With a DNAA order, those accused of crimes are released from the charges against them but can be called back to court at any point to face the same charges again.
Sometimes technical issues are at the heart of a DNAA order, he said, and many are unaware that it benefits both sides – the prosecution as well as the defence.
“With a DNAA, the prosecution can restart with stronger evidence which cannot be challenged by the defendant,” he said.
One of the biggest DNAA cases which eventually resulted in a conviction was that of Najib who, on Feb 7, 2019, was granted such an order by the High Court on three additional charges of money laundering amounting to RM47 million.

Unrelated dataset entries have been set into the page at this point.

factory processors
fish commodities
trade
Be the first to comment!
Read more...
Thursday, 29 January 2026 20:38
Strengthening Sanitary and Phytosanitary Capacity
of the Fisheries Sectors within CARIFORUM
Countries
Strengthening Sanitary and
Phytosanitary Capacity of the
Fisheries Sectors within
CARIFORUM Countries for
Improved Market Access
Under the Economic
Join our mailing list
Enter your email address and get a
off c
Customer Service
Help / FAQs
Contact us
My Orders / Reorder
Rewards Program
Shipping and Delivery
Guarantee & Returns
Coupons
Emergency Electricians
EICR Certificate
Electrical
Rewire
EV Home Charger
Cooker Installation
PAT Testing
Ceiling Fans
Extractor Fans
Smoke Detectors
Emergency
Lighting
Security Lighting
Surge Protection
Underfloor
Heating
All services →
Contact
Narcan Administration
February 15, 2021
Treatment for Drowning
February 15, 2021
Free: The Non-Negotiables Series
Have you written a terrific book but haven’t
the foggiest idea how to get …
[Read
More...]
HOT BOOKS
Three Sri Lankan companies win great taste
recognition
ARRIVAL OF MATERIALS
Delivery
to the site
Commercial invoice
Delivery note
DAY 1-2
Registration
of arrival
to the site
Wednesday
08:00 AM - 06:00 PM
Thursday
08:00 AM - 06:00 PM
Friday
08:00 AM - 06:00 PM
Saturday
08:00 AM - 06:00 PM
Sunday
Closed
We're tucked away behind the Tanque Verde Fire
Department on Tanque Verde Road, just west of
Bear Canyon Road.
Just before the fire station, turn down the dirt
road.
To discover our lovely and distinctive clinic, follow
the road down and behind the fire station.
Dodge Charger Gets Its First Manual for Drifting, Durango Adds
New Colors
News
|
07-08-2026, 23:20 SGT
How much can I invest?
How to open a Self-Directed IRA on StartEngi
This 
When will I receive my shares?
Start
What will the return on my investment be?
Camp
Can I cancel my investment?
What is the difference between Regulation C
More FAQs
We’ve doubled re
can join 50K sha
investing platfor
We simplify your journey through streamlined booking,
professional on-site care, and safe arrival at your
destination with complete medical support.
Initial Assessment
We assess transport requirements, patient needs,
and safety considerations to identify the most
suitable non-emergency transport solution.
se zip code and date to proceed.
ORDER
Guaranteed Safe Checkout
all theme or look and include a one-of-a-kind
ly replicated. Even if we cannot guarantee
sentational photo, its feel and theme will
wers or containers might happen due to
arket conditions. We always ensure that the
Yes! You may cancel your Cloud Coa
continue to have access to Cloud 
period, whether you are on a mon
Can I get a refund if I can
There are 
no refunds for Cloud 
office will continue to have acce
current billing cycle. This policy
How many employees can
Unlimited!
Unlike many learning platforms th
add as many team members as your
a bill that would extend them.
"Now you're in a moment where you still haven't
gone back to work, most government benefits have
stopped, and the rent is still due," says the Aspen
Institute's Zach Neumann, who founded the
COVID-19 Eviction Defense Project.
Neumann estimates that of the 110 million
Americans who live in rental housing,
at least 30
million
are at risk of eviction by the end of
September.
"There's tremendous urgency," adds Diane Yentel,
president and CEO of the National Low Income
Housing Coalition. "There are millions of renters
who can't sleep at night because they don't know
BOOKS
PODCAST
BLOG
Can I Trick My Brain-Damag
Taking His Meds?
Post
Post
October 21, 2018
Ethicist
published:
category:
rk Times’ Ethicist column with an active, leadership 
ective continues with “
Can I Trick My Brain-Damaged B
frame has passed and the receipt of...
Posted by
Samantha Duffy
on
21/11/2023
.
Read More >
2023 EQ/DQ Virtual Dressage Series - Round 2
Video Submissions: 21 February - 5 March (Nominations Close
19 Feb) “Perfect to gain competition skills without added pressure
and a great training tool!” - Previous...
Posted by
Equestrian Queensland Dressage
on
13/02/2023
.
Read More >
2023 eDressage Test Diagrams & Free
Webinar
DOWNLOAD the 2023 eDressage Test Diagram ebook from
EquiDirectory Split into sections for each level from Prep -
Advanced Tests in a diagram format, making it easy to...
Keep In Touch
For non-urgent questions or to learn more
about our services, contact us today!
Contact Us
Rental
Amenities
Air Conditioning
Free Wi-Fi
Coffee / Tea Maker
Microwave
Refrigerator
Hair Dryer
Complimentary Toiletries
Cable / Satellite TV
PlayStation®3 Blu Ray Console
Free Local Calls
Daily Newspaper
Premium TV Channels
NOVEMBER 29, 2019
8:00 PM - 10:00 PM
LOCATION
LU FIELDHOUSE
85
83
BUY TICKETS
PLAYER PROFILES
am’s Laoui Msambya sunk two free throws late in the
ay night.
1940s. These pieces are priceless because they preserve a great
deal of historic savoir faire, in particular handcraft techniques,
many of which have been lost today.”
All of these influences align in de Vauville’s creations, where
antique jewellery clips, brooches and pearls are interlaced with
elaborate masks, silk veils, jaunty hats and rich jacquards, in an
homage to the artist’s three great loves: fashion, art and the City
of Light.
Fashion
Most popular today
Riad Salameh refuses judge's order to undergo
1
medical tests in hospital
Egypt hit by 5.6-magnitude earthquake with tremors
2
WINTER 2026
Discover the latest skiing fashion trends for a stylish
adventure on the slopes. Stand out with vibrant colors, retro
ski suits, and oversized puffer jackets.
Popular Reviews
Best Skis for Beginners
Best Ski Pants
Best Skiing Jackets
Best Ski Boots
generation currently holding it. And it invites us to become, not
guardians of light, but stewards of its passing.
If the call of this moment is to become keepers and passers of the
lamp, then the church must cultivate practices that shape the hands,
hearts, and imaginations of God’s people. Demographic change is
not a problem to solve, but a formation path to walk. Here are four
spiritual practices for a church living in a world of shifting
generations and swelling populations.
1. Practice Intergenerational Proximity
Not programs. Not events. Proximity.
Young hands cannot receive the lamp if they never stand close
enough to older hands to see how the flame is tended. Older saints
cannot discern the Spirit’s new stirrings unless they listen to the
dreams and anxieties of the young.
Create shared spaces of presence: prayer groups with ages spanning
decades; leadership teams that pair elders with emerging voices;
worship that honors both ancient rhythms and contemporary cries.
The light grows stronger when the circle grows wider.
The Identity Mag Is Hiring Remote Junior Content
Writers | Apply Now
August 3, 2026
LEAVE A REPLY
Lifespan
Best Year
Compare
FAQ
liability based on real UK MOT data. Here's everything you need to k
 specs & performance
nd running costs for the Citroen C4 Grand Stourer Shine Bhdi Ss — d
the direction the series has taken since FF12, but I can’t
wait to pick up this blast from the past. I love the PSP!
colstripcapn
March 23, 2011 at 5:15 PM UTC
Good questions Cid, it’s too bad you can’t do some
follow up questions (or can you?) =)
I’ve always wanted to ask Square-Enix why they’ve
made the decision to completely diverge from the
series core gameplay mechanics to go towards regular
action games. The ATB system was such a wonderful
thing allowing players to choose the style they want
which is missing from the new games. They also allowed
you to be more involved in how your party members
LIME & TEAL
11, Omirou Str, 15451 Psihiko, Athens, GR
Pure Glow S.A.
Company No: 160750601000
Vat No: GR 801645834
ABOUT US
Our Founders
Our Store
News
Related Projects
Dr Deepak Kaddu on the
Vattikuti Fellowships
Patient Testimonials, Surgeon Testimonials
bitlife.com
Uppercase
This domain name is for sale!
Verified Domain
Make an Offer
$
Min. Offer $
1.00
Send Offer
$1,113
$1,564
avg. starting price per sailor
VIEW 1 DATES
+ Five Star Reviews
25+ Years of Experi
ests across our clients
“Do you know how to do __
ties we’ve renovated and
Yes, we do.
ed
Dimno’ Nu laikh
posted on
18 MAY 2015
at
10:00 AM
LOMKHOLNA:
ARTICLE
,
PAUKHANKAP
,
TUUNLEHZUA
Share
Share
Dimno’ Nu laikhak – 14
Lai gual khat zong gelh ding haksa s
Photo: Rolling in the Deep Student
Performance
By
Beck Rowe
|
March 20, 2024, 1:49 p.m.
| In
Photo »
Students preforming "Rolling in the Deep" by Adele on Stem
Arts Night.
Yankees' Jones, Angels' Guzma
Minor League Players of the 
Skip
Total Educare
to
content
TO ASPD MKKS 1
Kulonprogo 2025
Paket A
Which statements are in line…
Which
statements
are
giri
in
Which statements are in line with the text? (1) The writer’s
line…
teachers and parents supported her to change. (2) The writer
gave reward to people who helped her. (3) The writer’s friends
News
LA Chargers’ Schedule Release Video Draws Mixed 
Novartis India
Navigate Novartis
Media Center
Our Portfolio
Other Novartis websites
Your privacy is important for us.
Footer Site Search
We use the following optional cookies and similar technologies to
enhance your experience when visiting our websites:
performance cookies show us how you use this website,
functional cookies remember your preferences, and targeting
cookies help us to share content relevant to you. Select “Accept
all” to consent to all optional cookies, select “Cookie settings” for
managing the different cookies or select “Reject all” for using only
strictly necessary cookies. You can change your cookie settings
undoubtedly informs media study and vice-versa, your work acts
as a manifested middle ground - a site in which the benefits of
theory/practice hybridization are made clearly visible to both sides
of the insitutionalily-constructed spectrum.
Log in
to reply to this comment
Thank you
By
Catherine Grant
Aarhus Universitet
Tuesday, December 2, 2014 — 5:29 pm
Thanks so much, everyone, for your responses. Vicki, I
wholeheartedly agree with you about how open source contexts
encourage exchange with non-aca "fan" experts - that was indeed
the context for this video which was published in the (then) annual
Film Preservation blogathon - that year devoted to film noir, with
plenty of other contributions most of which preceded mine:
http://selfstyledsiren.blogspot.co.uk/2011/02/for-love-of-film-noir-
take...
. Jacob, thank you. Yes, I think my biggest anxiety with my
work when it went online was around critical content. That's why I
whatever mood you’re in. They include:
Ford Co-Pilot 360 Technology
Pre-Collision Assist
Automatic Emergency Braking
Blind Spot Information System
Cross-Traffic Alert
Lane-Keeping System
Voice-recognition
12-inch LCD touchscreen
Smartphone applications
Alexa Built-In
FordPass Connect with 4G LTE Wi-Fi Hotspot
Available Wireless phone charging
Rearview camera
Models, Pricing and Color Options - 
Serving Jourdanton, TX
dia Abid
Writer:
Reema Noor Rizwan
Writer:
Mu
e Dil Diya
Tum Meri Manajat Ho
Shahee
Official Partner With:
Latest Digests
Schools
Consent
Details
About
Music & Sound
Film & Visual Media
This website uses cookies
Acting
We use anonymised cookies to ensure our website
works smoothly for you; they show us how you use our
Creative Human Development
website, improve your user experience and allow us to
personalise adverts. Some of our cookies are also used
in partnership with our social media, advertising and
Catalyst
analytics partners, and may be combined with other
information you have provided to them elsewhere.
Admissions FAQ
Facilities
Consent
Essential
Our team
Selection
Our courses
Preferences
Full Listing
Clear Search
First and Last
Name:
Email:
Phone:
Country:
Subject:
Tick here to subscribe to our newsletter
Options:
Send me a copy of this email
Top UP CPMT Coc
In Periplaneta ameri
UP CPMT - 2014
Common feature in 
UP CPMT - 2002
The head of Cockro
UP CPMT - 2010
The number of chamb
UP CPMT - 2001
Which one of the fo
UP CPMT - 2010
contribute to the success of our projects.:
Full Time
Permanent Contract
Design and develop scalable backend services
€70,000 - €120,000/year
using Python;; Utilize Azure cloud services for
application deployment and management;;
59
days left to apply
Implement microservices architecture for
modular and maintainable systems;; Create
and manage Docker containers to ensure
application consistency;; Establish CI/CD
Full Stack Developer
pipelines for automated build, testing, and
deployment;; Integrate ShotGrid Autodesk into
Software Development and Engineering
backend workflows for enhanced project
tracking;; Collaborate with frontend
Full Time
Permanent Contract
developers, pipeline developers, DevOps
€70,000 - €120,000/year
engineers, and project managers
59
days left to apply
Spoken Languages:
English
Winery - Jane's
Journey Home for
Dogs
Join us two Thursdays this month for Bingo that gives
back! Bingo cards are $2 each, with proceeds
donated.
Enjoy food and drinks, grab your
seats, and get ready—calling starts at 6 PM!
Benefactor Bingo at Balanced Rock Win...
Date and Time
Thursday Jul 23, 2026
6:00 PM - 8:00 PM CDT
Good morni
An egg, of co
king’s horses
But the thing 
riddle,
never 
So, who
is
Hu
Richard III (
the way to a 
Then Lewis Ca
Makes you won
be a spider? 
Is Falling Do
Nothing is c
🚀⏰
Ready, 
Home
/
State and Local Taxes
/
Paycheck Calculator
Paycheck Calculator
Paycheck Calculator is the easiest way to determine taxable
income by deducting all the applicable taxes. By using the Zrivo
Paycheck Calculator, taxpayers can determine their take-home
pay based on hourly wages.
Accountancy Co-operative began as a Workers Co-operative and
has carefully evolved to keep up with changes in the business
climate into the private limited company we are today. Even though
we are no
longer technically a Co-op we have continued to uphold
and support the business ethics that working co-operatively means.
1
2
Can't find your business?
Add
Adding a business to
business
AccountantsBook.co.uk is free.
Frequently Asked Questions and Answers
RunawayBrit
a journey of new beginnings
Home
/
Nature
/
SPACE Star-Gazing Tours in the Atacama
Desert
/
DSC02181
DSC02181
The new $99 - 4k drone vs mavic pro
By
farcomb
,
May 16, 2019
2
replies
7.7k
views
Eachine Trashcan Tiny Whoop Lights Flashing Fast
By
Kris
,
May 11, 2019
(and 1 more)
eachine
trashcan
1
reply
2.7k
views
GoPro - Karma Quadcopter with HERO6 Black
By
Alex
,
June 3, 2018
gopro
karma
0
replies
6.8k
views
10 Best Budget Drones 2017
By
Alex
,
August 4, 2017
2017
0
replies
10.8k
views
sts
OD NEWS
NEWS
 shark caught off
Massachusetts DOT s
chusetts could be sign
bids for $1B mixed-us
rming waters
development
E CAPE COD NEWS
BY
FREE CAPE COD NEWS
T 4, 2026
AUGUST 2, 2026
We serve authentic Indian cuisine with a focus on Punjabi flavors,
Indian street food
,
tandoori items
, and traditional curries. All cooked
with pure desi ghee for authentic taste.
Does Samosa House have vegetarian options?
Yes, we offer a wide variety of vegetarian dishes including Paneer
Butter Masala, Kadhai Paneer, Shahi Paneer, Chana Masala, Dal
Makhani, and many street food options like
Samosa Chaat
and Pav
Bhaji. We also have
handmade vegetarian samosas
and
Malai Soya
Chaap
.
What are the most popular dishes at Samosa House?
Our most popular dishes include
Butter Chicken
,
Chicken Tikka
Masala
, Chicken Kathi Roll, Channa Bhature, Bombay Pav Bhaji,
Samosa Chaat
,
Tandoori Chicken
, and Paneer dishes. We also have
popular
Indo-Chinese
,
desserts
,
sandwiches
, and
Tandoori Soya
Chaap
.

The following day, however, the Pekan MP was re-prosecuted for the same charges at the Sessions Court.
The case ended when he was convicted of four other charges at the Kuala Lumpur High Court on July 28, 2020.
The four other charges comprised three of criminal breach of trust and one of power abuse involving funds from SRC International, a former 1MDB unit.
Haidar said DNAAs aside, the prosecution also employs other strategies to crack down on corruption cases including issuing compounds.
While this does not classify the accused as guilty, it does speed up the process of recovering money or assets gained through illegal means.
“This allows the authorities to cripple crime syndicates on a larger scale,” Haidar said.
“It is akin to releasing the small fry in order to catch the shark.”
For Haidar, the public dissatisfaction over DNAA orders stems from an incomplete understanding of the complexity of investigations into cases involving corruption and money laundering.
“Corruption cases involve at least two people,” he said.
“If many people are involved and the case entails a great deal of money, MACC will of course need more time to investigate before making any arrests to bring down the syndicate.”
In Malaysia, he said, there are no time constraints tied to DNAA orders, which means that suspects can be charged again with the same offence at any point.
“This allows the authorities to take their time to conduct a truly detailed investigation.”